“The Greatest Generation”
Posted by PA1 Lauren Jorgensen, Thursday, November 10, 2011
Tom Brokaw described them as “The Greatest Generation”—the American men and women who endured the Great Depression, then went on to support World War II efforts through military or civilian service. These men and women not only characterized a generation, but also defined a nation.
As time passes, first-hand accounts of service and sacrifice during this heralded generation become as rare as they are vital.
Coast Guardsmen at Sector Detroit have an increasingly-unique opportunity to swap stories with David Walker, a Coast Guard veteran and living example of “The Greatest Generation,” on a fairly regular basis.
The decorated World War II vet served a combined total of 15 years in the Naval Reserve and on active duty in the Coast Guard, with almost five years afloat.
Walker was a watch supervisor in the communications department aboard the ship and was responsible for all inbound and outbound radio, light, and semaphore signaling.

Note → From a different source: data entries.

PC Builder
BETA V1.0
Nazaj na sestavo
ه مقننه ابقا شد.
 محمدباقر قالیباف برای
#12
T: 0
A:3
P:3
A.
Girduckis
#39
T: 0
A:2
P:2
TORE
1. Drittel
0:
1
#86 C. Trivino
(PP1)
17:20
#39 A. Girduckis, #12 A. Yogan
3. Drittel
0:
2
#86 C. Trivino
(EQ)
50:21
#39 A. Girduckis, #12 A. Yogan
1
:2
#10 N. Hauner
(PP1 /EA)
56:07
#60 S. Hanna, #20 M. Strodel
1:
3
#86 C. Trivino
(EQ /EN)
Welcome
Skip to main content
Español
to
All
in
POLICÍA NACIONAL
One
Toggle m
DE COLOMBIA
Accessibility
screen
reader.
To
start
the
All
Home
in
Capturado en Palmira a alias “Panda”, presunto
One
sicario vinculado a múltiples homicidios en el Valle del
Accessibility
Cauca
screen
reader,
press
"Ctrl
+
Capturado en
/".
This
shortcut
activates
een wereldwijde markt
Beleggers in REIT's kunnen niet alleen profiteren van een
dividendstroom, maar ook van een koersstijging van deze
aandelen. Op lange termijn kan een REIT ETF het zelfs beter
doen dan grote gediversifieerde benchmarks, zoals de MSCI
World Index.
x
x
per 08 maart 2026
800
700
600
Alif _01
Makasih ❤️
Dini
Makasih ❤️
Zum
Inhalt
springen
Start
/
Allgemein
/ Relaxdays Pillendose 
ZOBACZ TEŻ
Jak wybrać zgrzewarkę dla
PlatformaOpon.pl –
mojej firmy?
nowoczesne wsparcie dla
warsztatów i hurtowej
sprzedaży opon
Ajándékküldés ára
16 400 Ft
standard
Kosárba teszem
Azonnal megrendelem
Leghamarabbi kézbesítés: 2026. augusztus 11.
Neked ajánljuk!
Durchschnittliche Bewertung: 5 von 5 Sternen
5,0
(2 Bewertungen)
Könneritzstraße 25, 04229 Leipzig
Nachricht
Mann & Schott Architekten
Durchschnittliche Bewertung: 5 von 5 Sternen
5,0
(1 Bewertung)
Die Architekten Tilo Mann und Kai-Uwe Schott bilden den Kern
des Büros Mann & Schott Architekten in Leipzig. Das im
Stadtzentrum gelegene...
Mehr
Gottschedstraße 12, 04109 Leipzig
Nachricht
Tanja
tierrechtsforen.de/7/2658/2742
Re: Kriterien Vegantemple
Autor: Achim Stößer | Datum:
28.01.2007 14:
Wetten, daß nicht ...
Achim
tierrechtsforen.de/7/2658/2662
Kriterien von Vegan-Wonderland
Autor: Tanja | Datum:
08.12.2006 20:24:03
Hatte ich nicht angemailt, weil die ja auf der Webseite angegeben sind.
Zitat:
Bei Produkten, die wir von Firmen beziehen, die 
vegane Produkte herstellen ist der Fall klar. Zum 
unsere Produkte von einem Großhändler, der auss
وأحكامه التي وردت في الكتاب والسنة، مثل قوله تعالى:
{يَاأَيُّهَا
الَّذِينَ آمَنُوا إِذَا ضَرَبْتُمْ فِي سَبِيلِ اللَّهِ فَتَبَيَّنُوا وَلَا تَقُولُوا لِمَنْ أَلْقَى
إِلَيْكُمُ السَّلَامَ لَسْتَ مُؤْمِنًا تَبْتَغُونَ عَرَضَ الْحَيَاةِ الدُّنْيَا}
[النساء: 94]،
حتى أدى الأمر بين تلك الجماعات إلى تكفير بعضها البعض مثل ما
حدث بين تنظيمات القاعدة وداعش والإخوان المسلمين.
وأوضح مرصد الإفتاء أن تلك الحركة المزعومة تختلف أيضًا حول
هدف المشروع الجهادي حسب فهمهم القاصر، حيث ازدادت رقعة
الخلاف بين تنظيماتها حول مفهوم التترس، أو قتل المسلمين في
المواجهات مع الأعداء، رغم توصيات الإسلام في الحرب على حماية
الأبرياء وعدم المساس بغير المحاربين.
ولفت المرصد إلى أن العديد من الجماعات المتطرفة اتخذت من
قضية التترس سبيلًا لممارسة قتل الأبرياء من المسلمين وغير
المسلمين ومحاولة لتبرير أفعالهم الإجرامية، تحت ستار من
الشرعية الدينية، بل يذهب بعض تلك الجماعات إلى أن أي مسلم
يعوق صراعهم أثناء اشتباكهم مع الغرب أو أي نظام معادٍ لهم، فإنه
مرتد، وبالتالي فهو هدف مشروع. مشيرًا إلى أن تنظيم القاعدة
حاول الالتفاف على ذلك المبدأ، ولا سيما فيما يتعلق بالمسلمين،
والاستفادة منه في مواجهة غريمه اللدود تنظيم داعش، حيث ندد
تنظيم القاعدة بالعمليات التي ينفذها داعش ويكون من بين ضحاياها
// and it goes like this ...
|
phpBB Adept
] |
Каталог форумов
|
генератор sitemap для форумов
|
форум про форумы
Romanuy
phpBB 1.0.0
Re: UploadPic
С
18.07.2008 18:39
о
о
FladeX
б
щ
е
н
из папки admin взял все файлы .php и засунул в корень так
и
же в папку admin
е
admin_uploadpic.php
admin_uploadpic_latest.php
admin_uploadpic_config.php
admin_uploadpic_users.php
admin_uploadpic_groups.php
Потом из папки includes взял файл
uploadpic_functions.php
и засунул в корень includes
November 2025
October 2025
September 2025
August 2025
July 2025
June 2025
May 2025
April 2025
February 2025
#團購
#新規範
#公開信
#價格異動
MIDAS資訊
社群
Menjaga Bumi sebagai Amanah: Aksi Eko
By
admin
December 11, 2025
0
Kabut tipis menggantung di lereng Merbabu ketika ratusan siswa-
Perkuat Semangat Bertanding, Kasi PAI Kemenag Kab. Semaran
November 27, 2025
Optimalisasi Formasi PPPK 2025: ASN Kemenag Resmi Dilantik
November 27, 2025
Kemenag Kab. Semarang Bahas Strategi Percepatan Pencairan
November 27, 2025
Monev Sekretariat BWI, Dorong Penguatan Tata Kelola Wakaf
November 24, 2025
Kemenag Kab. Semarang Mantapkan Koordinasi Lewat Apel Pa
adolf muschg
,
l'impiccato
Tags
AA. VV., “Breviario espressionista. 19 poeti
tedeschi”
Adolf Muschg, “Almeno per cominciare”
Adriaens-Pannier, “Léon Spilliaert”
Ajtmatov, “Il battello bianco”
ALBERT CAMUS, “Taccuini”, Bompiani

On March 1, 1943, he was part of a landing party on Guadalcanal and spent 30 days on the island as a unit radioman. While there he saw heavy combat and multiple airstrikes. Keeping survivors calm as they traveled home from island battles kept Walker moving forward during the war, he said.
More than 68 years later, Walker remains close to the Coast Guard. He frequently visits Sector Detroit and had an especially momentous day there Nov. 1, 2011, when he celebrated his 93rd birthday alongside his friends and shipmates.
Sector Detroit is incredibly lucky to have a true Coast Guard hero amongst the crew to honor, learn from and share memories with, said Petty Officer 3rd Class Charles Walsh, III, of Sector Detroit.